NPR: Looking for McCain’s Achilles Heel(s)?
An interesting primer on the credit crisis on NPR’s "Fresh Air" places the bulk of the blame on the existence of over-the-counter (off exchange) derivatives. The subject of the interview, Michael Greenberger, claims that failure to regulate OTC derivatives was caused by the introduction and passage of the Commodity Futures Modernization Act rider by Senator Phil Gramm in December 2000. He then claims that "we’ve been embarking on financial fiascos ever since." The implicit argument is that there were few or no financial fiascos prior to this Act, which anyone who: (1) was alive in 1998, 1997, 1994, 1992, 1987, 1985, 1982, 1980, 1977, 1974, etc. or (2) has picked up a book on the history of finance, will know is utter nonsense.
Ignoring the historical fallacy that her subject had just uttered, interviewer Terry Gross instead pointed out that Phil Gramm is now one of Sen. McCain’s economic advisors, to which Mr. Greenberger rejoined that Sen. McCain has admitted to not being an expert in economics, heaven forbid.* You couldn’t script this stuff…could you?

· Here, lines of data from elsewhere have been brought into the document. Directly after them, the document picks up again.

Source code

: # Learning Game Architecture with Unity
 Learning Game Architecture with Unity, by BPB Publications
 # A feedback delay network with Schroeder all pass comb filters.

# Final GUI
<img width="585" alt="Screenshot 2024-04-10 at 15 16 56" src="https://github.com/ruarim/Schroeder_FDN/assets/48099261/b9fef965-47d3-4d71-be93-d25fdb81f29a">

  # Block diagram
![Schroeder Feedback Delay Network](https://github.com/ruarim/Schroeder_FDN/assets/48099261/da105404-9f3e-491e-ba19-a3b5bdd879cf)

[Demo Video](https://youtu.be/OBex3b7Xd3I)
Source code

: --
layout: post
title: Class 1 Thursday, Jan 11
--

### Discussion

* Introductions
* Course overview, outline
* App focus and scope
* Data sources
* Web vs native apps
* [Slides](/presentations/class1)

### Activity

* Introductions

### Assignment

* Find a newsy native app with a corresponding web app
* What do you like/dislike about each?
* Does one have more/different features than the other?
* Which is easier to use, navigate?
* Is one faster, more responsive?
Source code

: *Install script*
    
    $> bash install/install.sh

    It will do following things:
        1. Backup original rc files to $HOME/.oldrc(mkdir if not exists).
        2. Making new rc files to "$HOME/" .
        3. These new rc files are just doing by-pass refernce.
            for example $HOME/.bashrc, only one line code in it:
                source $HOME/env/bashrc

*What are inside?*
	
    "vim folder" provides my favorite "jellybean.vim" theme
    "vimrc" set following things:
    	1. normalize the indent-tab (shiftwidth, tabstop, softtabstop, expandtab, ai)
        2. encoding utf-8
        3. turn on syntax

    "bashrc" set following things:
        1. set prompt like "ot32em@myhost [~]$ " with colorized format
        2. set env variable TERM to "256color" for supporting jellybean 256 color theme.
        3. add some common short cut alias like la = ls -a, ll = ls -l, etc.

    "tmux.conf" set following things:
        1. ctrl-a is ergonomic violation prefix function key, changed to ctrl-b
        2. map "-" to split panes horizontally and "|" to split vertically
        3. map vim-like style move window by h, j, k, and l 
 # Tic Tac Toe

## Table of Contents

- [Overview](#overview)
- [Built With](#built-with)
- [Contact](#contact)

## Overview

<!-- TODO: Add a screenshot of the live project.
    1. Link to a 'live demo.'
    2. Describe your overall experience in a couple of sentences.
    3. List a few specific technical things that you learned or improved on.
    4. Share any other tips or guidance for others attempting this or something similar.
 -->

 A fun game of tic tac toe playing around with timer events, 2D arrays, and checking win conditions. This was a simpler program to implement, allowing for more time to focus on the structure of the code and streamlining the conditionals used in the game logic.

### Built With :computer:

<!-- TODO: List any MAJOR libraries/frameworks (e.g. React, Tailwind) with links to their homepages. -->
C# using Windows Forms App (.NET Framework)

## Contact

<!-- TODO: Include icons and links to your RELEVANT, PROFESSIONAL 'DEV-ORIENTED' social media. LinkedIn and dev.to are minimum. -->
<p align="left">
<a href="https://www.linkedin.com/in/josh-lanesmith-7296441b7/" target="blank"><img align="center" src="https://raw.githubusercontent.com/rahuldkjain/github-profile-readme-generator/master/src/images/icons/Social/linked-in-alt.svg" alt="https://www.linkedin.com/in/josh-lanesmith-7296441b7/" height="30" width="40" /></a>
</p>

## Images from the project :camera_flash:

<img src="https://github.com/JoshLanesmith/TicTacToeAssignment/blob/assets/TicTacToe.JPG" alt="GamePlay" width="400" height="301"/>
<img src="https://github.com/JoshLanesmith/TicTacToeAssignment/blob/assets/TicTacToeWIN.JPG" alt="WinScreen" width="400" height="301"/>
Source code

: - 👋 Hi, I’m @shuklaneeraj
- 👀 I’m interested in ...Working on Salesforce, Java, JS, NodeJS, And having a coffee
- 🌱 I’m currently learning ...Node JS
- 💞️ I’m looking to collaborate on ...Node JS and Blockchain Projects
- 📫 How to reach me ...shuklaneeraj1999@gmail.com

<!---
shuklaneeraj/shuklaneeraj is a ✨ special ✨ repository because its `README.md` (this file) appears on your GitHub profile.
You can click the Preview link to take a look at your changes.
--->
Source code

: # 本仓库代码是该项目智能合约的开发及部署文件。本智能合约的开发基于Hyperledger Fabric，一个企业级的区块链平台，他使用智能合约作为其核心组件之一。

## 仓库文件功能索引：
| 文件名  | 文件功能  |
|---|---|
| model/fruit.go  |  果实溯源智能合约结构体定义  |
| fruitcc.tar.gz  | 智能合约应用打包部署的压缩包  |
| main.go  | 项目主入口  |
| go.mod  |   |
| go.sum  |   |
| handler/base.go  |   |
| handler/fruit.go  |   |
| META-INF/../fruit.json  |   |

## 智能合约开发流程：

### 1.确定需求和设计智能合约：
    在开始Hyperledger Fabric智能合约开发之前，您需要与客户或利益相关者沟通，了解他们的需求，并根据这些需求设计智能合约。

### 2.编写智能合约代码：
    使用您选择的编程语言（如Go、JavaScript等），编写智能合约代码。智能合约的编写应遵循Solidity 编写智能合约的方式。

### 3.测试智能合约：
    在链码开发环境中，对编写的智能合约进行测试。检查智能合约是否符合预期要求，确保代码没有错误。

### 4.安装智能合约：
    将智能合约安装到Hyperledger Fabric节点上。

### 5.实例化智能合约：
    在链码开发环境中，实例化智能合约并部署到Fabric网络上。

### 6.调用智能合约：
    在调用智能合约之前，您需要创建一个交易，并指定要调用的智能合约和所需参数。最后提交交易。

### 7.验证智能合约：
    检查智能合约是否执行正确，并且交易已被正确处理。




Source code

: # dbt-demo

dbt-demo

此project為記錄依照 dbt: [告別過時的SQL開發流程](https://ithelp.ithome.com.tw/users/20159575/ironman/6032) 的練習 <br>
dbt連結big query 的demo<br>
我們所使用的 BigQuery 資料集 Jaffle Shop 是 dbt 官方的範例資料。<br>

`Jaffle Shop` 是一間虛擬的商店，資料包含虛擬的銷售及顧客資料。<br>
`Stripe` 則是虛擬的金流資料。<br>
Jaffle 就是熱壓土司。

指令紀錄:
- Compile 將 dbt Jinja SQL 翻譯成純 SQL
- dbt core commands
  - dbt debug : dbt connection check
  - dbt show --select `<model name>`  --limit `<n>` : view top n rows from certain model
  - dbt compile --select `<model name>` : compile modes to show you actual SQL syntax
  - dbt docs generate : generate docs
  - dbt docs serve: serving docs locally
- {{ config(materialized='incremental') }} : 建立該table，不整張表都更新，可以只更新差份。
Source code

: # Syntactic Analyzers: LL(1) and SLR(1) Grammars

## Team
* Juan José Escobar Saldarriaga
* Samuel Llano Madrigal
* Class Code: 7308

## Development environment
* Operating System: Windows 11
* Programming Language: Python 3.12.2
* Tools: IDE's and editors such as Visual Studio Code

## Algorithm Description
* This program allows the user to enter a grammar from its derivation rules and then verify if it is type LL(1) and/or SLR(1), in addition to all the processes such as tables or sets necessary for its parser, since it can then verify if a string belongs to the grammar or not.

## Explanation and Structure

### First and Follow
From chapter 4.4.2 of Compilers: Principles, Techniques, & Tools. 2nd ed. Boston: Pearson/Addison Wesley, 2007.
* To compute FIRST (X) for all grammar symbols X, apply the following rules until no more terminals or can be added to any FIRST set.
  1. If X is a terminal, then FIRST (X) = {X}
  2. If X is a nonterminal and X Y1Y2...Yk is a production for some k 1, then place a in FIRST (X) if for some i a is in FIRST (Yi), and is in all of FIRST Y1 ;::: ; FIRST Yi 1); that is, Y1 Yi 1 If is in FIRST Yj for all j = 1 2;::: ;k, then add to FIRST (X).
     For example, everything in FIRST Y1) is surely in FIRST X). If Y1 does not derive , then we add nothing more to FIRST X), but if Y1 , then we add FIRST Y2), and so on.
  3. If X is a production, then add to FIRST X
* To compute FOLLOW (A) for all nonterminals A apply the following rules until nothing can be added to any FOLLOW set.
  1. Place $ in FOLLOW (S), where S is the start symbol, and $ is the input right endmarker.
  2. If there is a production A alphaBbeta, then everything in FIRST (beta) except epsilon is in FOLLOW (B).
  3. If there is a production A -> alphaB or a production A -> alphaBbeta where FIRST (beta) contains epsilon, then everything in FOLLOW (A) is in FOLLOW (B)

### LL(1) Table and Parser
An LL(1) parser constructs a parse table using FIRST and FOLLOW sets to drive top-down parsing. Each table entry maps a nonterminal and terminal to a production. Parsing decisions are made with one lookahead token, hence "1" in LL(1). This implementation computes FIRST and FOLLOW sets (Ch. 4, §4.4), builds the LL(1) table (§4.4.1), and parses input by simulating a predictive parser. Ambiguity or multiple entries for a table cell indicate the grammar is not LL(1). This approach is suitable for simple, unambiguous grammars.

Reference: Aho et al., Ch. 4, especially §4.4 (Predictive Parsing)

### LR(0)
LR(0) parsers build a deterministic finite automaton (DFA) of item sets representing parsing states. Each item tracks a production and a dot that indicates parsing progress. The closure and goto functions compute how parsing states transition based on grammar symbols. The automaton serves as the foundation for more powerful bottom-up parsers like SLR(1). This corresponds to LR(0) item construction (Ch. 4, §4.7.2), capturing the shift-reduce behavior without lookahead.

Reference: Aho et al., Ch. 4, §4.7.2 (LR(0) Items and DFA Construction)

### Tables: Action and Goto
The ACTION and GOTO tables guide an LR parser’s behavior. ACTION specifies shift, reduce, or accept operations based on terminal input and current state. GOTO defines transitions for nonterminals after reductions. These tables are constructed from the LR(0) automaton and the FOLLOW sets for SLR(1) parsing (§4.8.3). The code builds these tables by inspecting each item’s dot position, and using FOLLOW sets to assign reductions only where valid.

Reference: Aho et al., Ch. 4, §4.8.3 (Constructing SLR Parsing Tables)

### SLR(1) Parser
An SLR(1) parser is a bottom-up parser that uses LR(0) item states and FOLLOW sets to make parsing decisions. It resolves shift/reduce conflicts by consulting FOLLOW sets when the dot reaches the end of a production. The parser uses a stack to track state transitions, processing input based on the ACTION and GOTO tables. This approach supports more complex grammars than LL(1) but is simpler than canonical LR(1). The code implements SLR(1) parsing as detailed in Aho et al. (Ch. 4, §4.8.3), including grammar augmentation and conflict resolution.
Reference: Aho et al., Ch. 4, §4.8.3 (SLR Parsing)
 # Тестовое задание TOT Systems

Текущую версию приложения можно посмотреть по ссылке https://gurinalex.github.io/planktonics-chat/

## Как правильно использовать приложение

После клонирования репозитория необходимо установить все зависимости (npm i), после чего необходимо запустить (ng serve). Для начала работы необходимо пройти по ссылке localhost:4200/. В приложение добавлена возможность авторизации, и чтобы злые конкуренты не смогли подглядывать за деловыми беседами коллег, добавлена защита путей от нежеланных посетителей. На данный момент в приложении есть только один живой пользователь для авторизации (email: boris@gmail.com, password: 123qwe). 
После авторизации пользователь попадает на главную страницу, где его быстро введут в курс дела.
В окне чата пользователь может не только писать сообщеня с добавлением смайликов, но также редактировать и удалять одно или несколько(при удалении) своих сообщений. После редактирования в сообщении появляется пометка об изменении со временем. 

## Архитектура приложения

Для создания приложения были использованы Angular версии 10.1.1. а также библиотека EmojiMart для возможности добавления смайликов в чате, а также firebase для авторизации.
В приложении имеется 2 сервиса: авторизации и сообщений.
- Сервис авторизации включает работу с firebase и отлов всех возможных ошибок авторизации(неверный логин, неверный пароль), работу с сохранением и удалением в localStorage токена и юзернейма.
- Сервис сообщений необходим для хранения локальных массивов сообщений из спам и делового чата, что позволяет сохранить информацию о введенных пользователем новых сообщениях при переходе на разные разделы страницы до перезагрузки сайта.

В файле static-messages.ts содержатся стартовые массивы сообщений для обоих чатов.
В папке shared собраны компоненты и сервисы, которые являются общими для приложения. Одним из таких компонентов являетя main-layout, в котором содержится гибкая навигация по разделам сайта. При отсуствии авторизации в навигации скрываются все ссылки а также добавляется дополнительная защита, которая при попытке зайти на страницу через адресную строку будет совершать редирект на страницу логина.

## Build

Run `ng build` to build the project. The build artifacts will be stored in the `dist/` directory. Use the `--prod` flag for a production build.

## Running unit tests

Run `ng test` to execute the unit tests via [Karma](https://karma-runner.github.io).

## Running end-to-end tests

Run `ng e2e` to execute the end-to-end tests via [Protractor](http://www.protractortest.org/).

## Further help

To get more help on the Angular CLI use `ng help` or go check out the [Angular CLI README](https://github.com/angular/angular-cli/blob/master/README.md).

"Fresh Air" is a worthwhile program that lands some very interesting guests, and its listeners ought to have the opportunity to learn about the existence of private derivative contracts. But there was no counter to the subject’s obvious biases, and it should be apparent that this ‘educational piece’ had a not-so-subtle polemic behind it. Watch for this thesis to become a point of attack for Senator McCain’s opponent in the general election: McCain, who knows nothing of economics, is advised by Gramm, who, under the influence of Wall Street lobbyists, passed the very law that has directly led to the current financial market meltdown, has caused millions to be evicted from their homes, and presumably, has contributed to global warming in some way. Despite its absurdity, the McCain campaign will have to do more than just laugh it off. Such is politics.
http://www.npr.org/templates/story/story.php?storyId=89338743
*McCain’s candid admission has been attacked in some circles as a sin of ommission. Meanwhile, both Sen. Obama and Sen. Clinton profess the belief that higher taxes and stiffer trade barriers will produce an economic Shangri-La (rather than a nasty bout of stagflation, when combined with loose monetary policy). Furthermore, with her claim to the Wall Street Journal that she just "doesn’t buy" that the expectations of future tax hikes can create disincentives to economic activity, Sen. Clinton casually swept away a vast body of knowledge that has several Nobel prizes associated with it. Sen. Obama, when he speaks of taxes, seems blissfully unaware of the fact that capital is increasingly mobile in today’s world, and has been for several decades. Given that kind of brazen nonsense, there’s a poignant irony in Sen. McCain being attacked for his admitted lack of economic bona fides, or said another way, for his awareness and willingness to admit what he does not know.